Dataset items
---------------
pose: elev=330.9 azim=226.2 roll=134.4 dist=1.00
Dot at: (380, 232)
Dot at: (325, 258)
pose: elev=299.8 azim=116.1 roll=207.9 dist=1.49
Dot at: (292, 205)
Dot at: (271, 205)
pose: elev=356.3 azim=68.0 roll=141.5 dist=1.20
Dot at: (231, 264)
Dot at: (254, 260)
---------------
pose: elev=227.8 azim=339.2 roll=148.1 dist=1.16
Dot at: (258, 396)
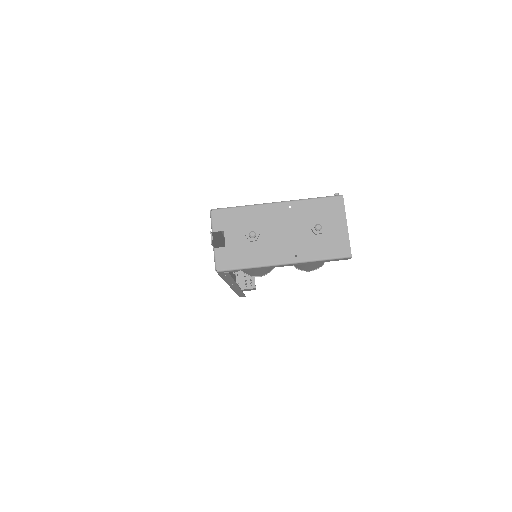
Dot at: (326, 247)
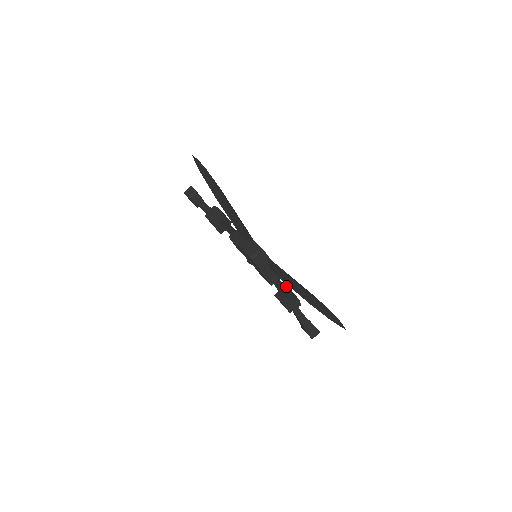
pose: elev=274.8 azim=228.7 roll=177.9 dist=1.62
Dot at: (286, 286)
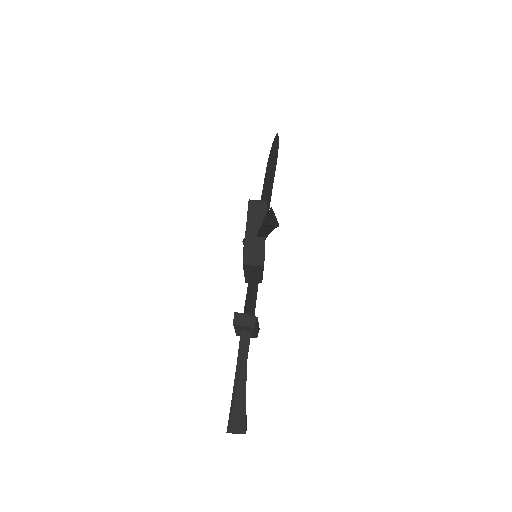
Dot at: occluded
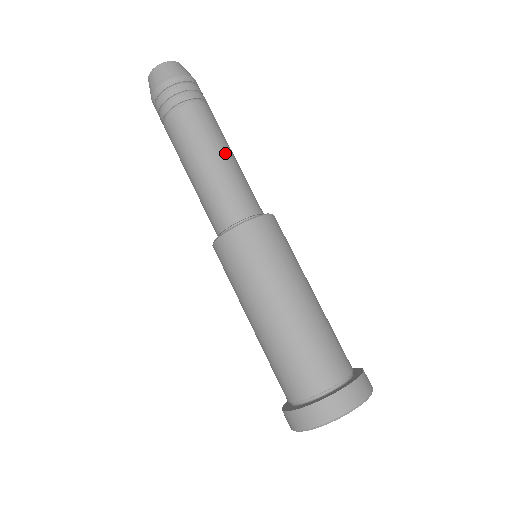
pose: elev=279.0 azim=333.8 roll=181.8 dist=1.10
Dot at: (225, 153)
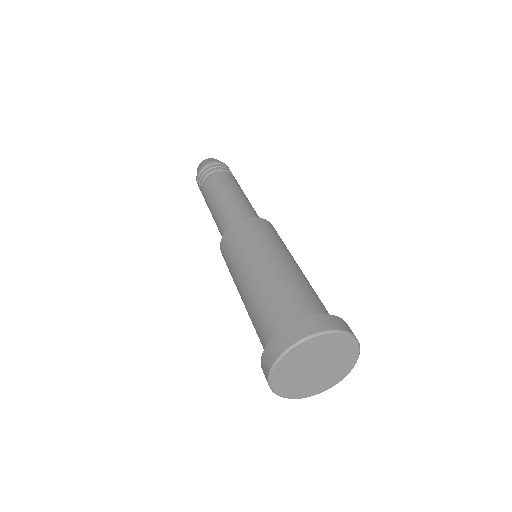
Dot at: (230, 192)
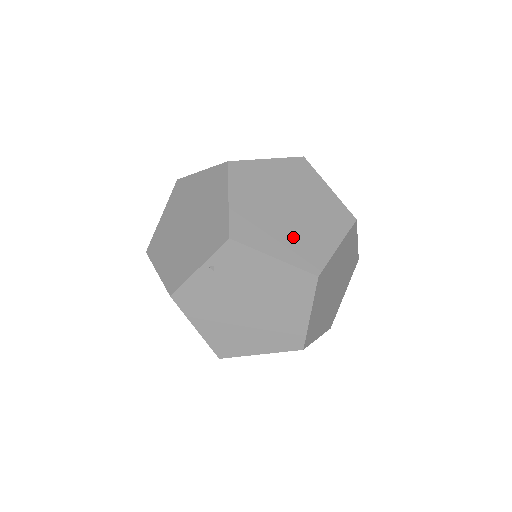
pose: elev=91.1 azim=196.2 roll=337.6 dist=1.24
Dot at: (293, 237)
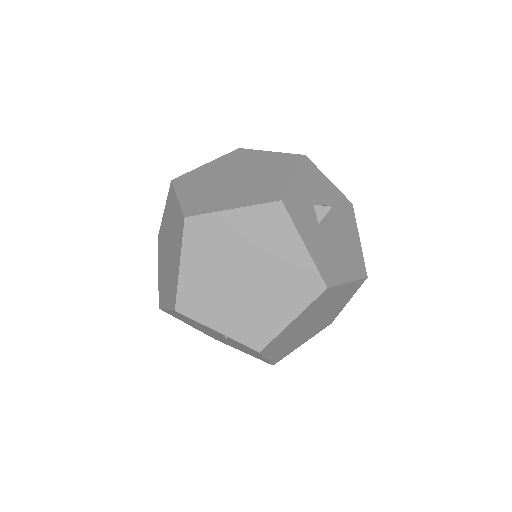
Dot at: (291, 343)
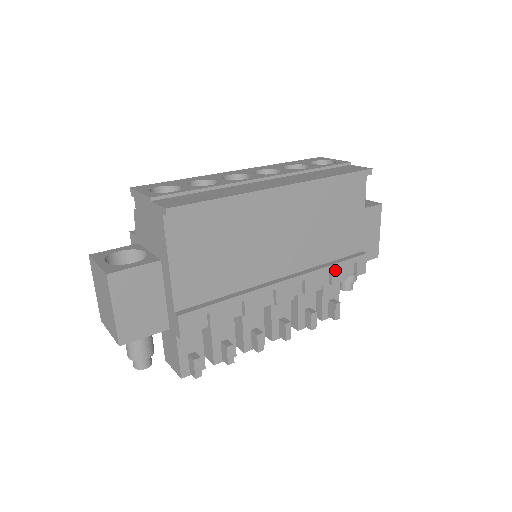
---------------
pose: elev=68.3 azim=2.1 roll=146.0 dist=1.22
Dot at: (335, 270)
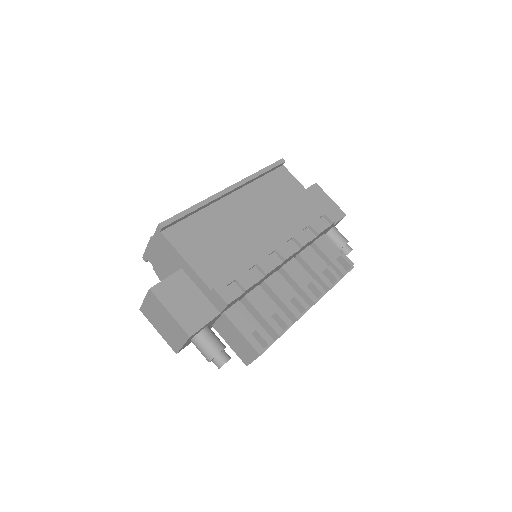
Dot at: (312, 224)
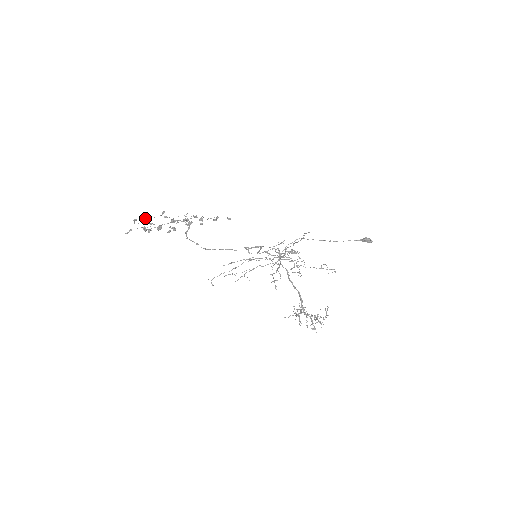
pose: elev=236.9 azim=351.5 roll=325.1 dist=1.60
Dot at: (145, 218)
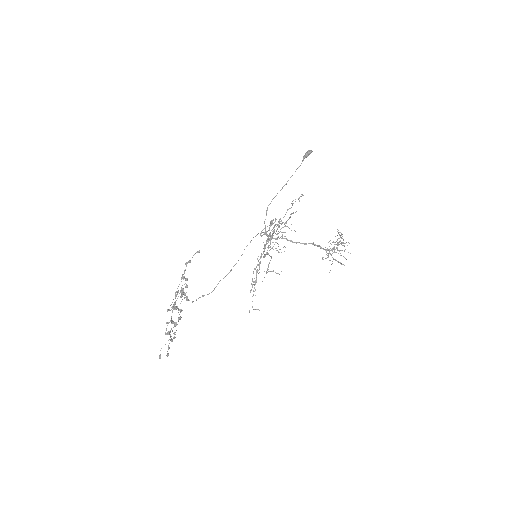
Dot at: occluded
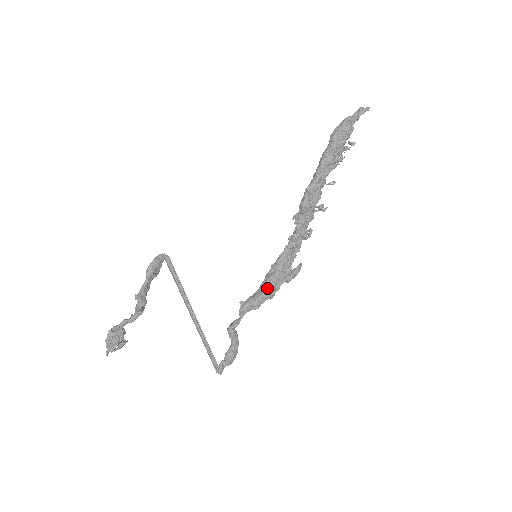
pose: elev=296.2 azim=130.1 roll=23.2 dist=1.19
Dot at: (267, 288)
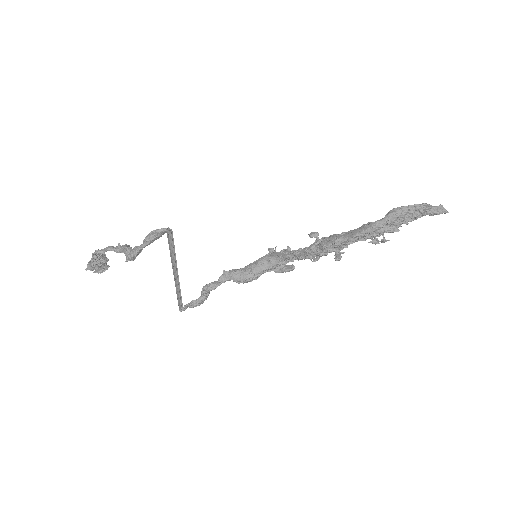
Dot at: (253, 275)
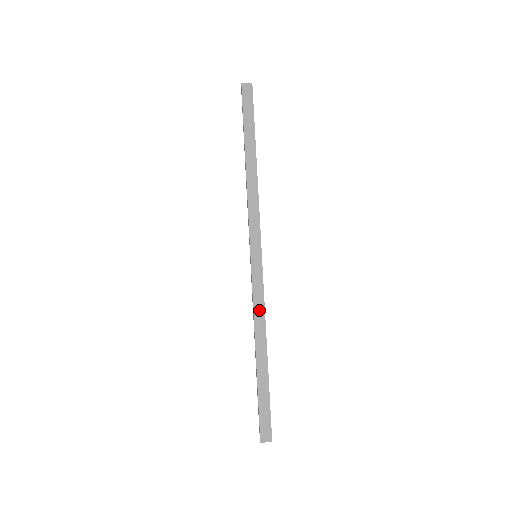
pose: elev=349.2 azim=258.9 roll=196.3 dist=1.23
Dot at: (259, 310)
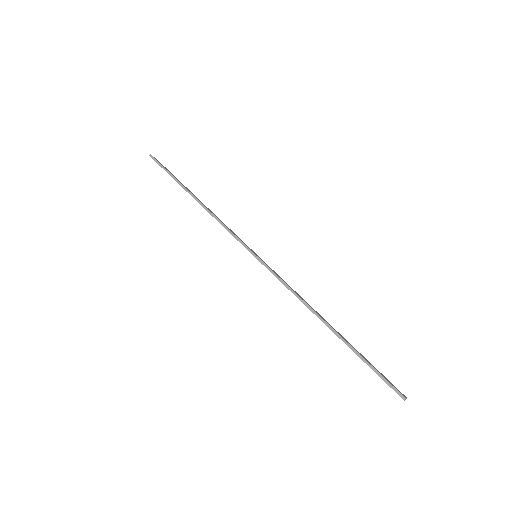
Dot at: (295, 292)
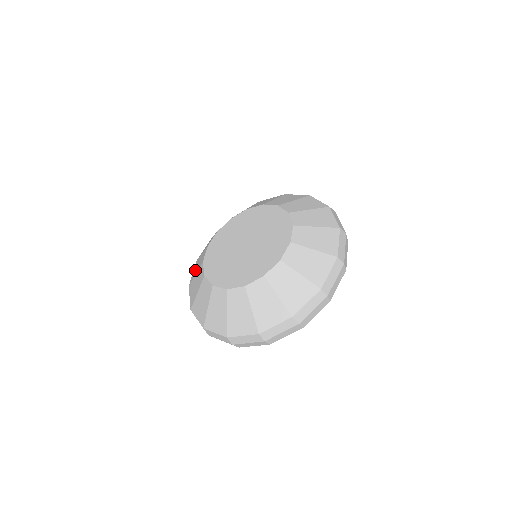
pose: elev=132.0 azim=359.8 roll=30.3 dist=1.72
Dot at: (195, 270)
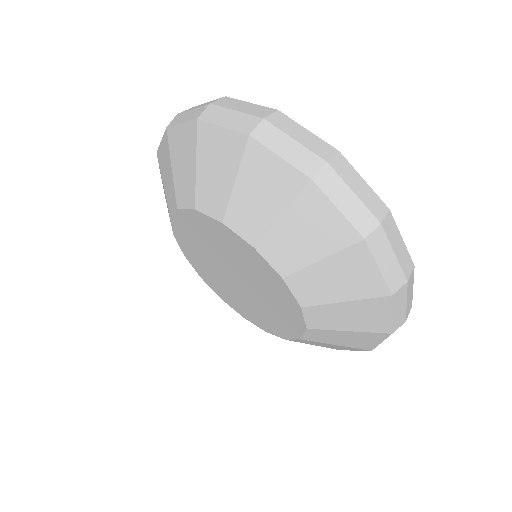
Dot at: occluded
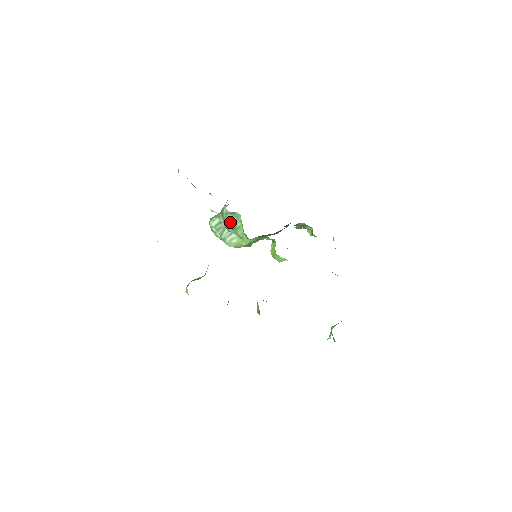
---------------
Stated problem: Retype the lines of the records above exactly, beginning with the line containing "pose: elev=356.3 azim=68.0" and continuing through the line containing "Dot at: (254, 260)".

Solution to the problem:
pose: elev=356.3 azim=68.0 roll=141.5 dist=1.20
Dot at: (231, 264)
Dot at: (254, 260)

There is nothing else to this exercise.